Breweries vs. Fans: Craft Beer on Social Media
Photos via Facebook, Scofflaw BrewingTake a look at the photo above. The crowd of assembled, bearded brewers (and a few ladies) belongs to Atlanta-area brewers Scofflaw Brewing Co. You may have noticed that they all have their middle fingers raised in salute—I assure you that this will become relevant soon enough. But first, a little bit of background.
Scofflaw is one of the young stars of Atlanta’s beer scene, having gathered a huge amount of hype for a company that hasn’t yet celebrated its one-year anniversary. Given that Paste is based in Atlanta, we’ve been able to watch their rise first-hand, and I’ve visited the brewery on multiple occasions, despite it being a fairly long hike from my home east of the city. In short, Scofflaw’s beer has justified the trips—their hype is genuine, and well earned. Along with Athens’ Creature Comforts, Scofflaw is responsible for bringing a new wave of IPA enthusiasm to Atlanta, producing the kind of intensely juicy and tropical modern IPAs that have come into the vogue everywhere else in recent years. On some level, they took advantage of ATL being behind the curve in terms of adoption on these juicy (and often hazy, NE-IPA) beers to immediately make a big splash when they opened.
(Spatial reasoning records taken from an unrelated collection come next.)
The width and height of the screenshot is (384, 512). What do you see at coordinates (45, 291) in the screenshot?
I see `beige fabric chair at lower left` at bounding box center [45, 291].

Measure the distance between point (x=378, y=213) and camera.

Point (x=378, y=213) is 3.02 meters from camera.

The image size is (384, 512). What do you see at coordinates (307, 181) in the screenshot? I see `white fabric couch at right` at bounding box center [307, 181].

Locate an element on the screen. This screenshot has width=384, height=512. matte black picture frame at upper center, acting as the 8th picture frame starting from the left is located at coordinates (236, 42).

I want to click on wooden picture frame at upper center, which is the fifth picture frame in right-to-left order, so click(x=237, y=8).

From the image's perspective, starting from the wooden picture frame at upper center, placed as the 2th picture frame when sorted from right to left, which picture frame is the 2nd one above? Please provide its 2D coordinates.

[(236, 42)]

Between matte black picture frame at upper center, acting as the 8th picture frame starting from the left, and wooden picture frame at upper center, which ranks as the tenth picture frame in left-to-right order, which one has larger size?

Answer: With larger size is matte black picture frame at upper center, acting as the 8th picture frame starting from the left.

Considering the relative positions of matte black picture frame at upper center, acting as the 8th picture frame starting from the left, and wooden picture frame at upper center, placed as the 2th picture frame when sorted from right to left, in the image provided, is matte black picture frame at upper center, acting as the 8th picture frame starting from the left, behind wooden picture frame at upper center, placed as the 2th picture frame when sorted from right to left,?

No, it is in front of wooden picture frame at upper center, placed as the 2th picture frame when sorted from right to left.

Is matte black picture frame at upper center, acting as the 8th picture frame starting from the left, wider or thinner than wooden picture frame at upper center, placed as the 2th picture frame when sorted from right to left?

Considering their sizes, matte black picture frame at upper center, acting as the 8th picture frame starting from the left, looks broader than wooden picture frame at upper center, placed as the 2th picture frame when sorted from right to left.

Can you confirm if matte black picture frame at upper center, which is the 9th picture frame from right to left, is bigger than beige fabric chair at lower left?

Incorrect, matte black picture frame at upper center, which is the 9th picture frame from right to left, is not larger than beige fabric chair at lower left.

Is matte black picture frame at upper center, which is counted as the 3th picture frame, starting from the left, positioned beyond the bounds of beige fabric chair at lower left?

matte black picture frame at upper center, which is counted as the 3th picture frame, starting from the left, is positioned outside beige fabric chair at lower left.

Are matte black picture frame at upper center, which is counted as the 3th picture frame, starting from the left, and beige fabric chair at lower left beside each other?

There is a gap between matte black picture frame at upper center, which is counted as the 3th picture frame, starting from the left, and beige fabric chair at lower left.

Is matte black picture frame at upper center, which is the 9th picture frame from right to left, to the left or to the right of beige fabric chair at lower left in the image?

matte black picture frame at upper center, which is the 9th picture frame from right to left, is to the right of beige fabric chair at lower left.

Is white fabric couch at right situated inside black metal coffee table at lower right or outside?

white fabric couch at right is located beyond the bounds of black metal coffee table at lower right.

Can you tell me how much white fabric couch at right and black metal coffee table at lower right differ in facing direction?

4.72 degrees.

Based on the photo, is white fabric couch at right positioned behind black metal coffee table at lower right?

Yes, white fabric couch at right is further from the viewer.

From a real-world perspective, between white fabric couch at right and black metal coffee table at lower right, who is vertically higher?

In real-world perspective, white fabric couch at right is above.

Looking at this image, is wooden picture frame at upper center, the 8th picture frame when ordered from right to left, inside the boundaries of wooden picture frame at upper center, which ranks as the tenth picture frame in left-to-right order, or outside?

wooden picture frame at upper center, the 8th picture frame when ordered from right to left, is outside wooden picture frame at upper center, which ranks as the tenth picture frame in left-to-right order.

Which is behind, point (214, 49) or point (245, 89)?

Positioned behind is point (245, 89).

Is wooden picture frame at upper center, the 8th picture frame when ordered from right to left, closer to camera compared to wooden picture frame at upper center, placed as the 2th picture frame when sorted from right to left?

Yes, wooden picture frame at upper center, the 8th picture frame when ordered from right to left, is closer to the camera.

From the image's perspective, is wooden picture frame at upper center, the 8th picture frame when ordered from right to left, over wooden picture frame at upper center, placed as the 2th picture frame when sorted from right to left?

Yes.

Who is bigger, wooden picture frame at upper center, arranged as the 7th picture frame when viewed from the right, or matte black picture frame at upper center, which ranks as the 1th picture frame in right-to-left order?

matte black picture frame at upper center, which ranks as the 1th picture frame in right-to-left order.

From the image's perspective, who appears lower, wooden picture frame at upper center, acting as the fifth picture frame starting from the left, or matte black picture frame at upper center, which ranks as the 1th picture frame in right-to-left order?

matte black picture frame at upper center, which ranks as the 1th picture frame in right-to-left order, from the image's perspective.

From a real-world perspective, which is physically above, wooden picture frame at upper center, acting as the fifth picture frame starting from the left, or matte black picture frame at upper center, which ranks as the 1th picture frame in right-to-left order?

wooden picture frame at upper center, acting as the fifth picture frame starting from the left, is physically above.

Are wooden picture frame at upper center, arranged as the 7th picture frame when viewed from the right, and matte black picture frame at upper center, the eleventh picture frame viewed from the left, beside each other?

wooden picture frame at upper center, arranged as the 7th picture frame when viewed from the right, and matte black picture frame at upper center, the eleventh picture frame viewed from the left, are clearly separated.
In only a few months, they gained the kind of name recognition in the ATL marketplace that often takes other breweries years to achieve.
But there’s always a flip side to such stories, and according to many Scofflaw drinkers, the pressing issue is consistency and replicability of the company’s flagship beers such as Basement IPA. This is nothing surprising for a young brewery to deal with, as it’s almost to be expected that there will be growing pains and difficulty putting out consistent product in a young operation, especially when demand is high. Craft beer geeks know this, and by and large accept it as one of the non-ideal realities of this field we’ve chosen to obsess over. But still, it’s not uncommon for fans of a brewery to offer a little constructive criticism, and perhaps voice a hope for greater consistency, or share an unsatisfactory experience.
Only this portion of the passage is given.